Probablemente valga la pena reiterar que, en la mayoría de las circunstancias, las personas, incluso los jóvenes en edad de combatir, prefieren tener una charla amistosa antes que matarse. Para que maten se requiere un condicionamiento implacable. Y ese condicionamiento no es algo orgánico que surja de las circunstancias naturales. Debe ser dirigido desde arriba.

Por supuesto, no es así como nos enseñan sobre la guerra en la escuela. Especialmente no sobre la Primera y la Segunda Guerra Mundial, que invariablemente nos venden como ejemplos de "guerras justas" que ennoblecieron a quienes lucharon en el bando "correcto".

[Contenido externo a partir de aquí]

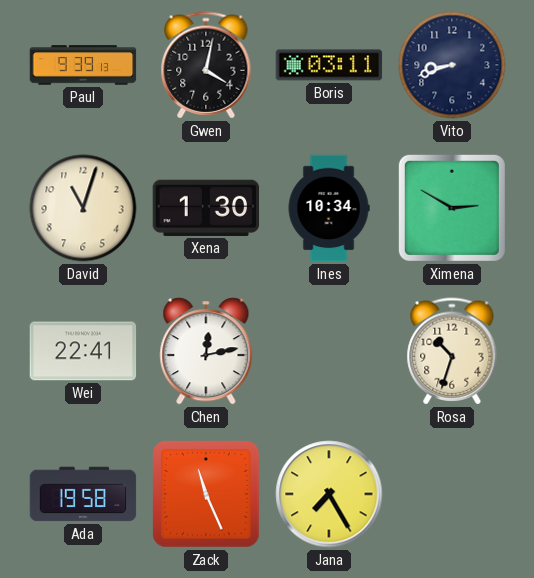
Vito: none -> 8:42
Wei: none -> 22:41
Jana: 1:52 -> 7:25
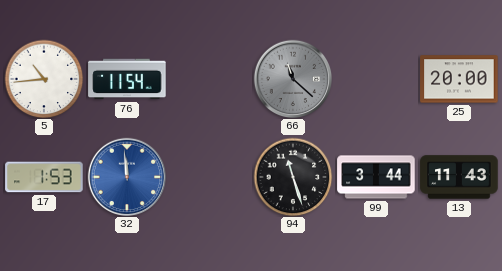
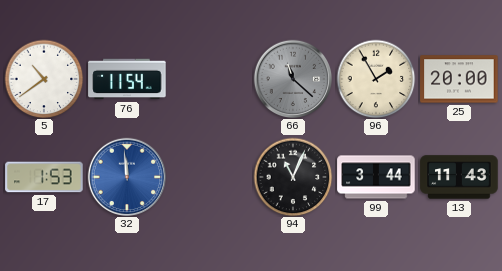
5: 10:44 -> 10:39
96: none -> 1:55
94: 11:27 -> 11:04
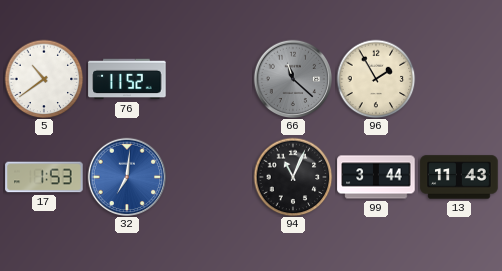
76: 11:54 -> 11:52
25: 20:00 -> none
32: 11:59 -> 7:01
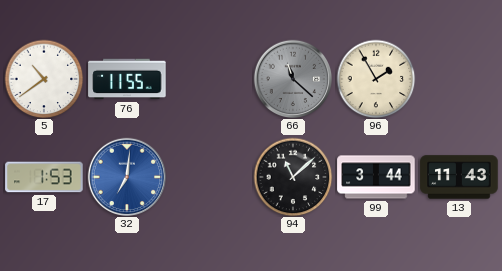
76: 11:52 -> 11:55
94: 11:04 -> 11:08
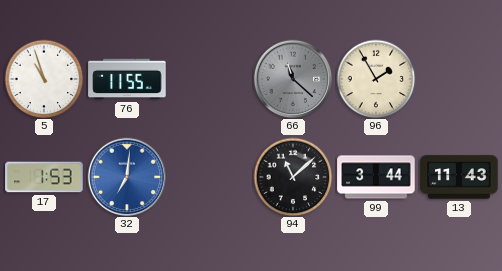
5: 10:39 -> 10:57
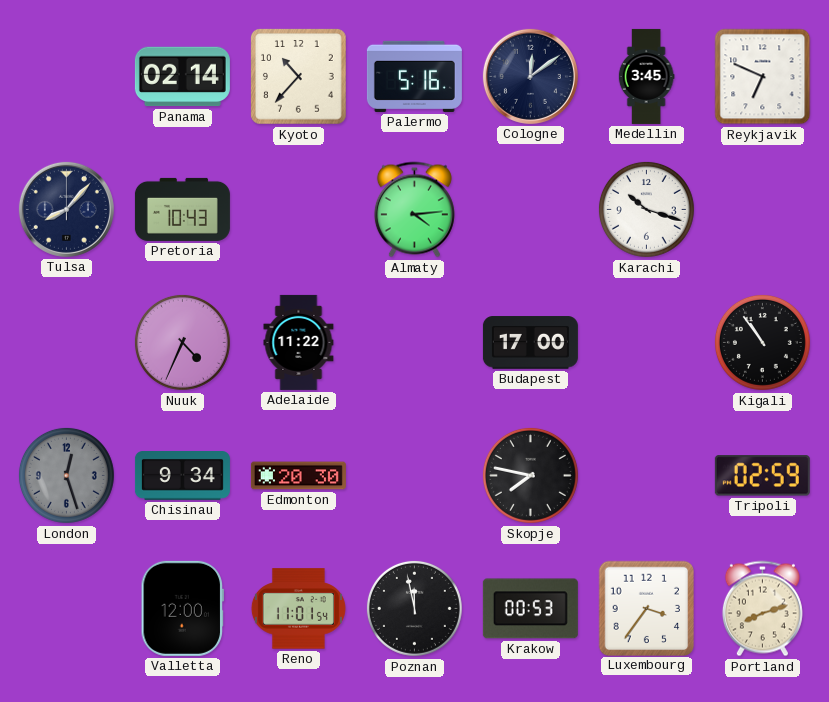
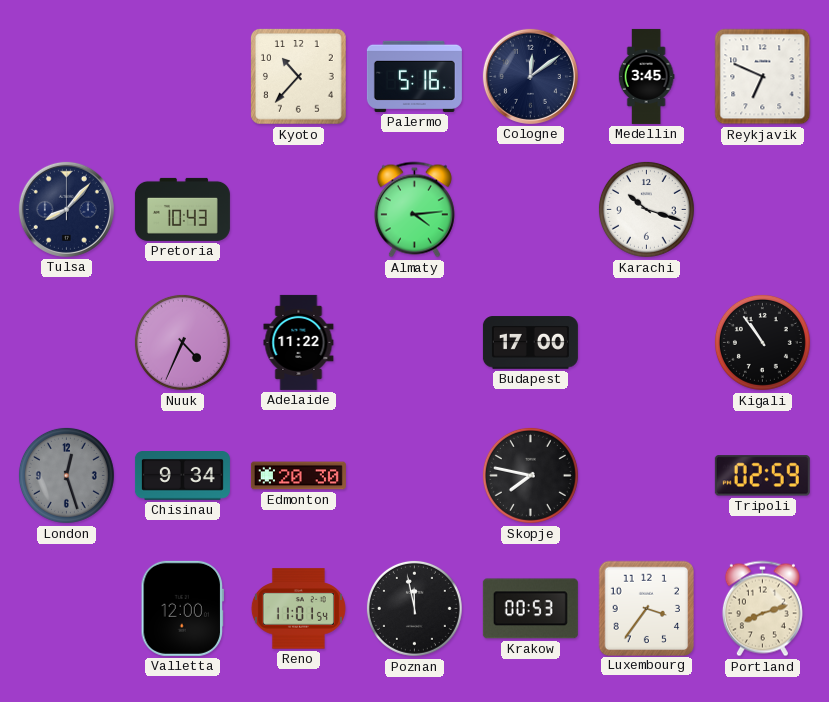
Panama: 02:14 -> none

En mi escuela pública inglesa, Malvern, bastante típica, esta celebración de los gloriosos caídos alcanzó su apoteosis en el servicio anual del Domingo del Recuerdo, que se tomaba más en serio que cualquier otro evento del calendario escolar. El cuerpo escolar se alineó en formación militar frente al monumento de guerra de la universidad (San Jorge). Se guardaron dos minutos de silencio por los caídos de la escuela (462 en la Primera Guerra Mundial; 249 en la Segunda). El Último Mensaje sonó con una corneta desde los tejados. Todo fue muy solemne y conmovedor. En mi época, todavía había muchos exalumnos que habían servido en la guerra, y a los que se podía ver de pie, rígidos con sus uniformes británicos, conteniendo las lágrimas al recordar a los amigos que habían perdido en combate.

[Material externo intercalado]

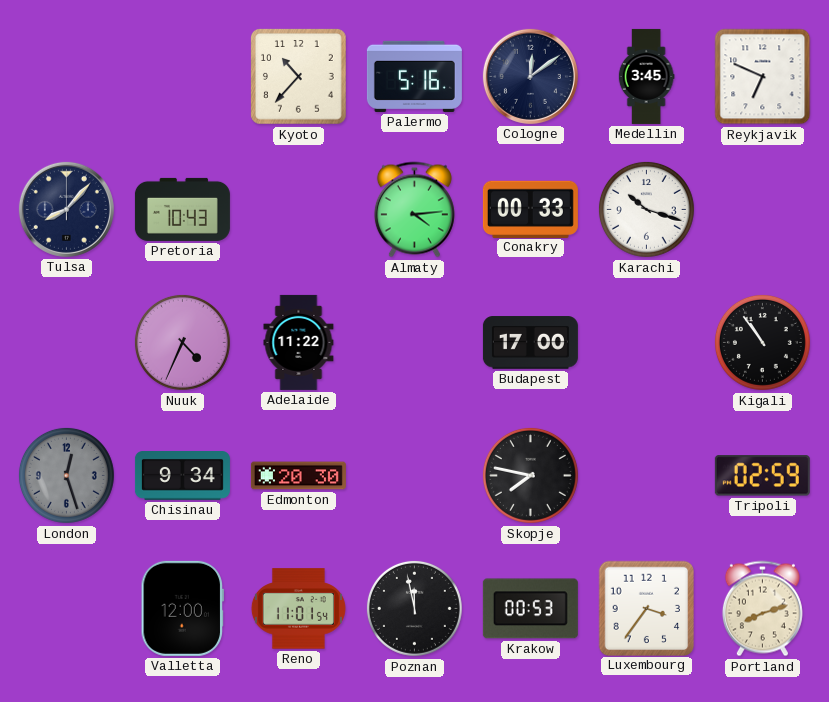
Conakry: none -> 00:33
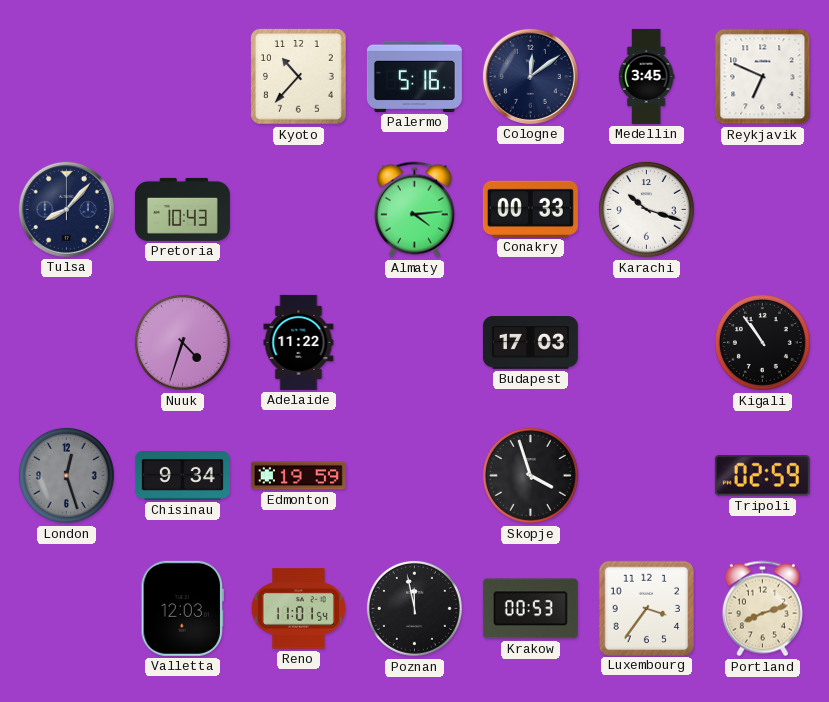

Lo que no me había dado cuenta en ese momento es que este ceremonial era y sigue siendo parte del proceso de condicionamiento. Claro que honrábamos a los muertos. Pero también nos estaban lavando el cerebro con una serie de mensajes subliminales que ahora comprendo que no solo eran falsos, sino peligrosos.

Pienso, por ejemplo, en lo imposible que me resultaría cantar, sin que se me quebrara la voz, esos versos del clásico himno del Día de la Memoria, «Te juro por mi país». Está cantado con una de las melodías más conmovedoras y emotivas del himnario inglés, tomada del movimiento Júpiter de la Suite de los Planetas de Gustav Holst.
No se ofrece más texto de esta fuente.